■ 原文:
◆ ◆ ◆ ◆ ◆
やがて一輌だけの列車が一番線ホームに入ってきました。これが私の乗る10時8分発車の車輌で、ひたちなか海浜鉄道の「顔」とされるキハ3710型でした。このタイプは二輌あって、今回のは前面左上に「02」の番号があるので2号車と分かります。
前月に那珂湊駅でも見かけた車輌ですが、乗るのは今回が初めてでした。大きくペイントされた形式番号の「3710」は湊線の「みなと」にちなんだものです。
前部の昇降口を入ると、すぐ右手にスタンプがセットされていました。「世界一楽しい片道きっぷ」の二番目のスタンプでした。早速押しました。
二番目のスタンプは宇津木優季でした。スタンプはどの車輌にもセットされている、ということですが、この鉄道は往路と復路を一輌ずつが走って那珂湊駅にてすれ違う形で運行されているので、スタンプは二個あって双方の車輌にセットされているのだろうと考えました。
平成10年に製造された車輌なので、車内は真新しい感じがまだありました。昇降口の内部に運賃箱がセットされているのが、地域鉄道のワンマンカーらしさを感じさせますが、実際には運転手と車掌の二名で運行される場合もあるようです。
◆ ◆ ◆ ◆ ◆
■ データ:

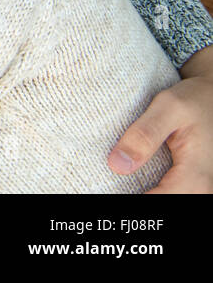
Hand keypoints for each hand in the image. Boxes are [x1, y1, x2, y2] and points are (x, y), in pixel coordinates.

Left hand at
◆ ◆ ◆ ◆ ◆
■ 設問:
1. 原文のうち、「前月に那珂湊駅でも見かけた車」を含む語句で始まり「行される場合もあるようです。」で終わる部分を、一字一句変えずに出力してください。
2. 原文にある「前月に那珂湊駅でも見かけた車輌ですが、乗るのは今回が初めてでした。」という文を英語に翻訳してください。
3. 原文によると、大きくペイントされた形式番号の「3710」は何にちなんだものですか。

■ 設問別の解答:
1.
前月に那珂湊駅でも見かけた車輌ですが、乗るのは今回が初めてでした。大きくペイントされた形式番号の「3710」は湊線の「みなと」にちなんだものです。
前部の昇降口を入ると、すぐ右手にスタンプがセットされていました。「世界一楽しい片道きっぷ」の二番目のスタンプでした。早速押しました。
二番目のスタンプは宇津木優季でした。スタンプはどの車輌にもセットされている、ということですが、この鉄道は往路と復路を一輌ずつが走って那珂湊駅にてすれ違う形で運行されているので、スタンプは二個あって双方の車輌にセットされているのだろうと考えました。
平成10年に製造された車輌なので、車内は真新しい感じがまだありました。昇降口の内部に運賃箱がセットされているのが、地域鉄道のワンマンカーらしさを感じさせますが、実際には運転手と車掌の二名で運行される場合もあるようです。

2. I had also seen this railcar at Nakaminato Station the previous month, but this was the first time I rode it.

3. 湊線の「みなと」にちなんだものです。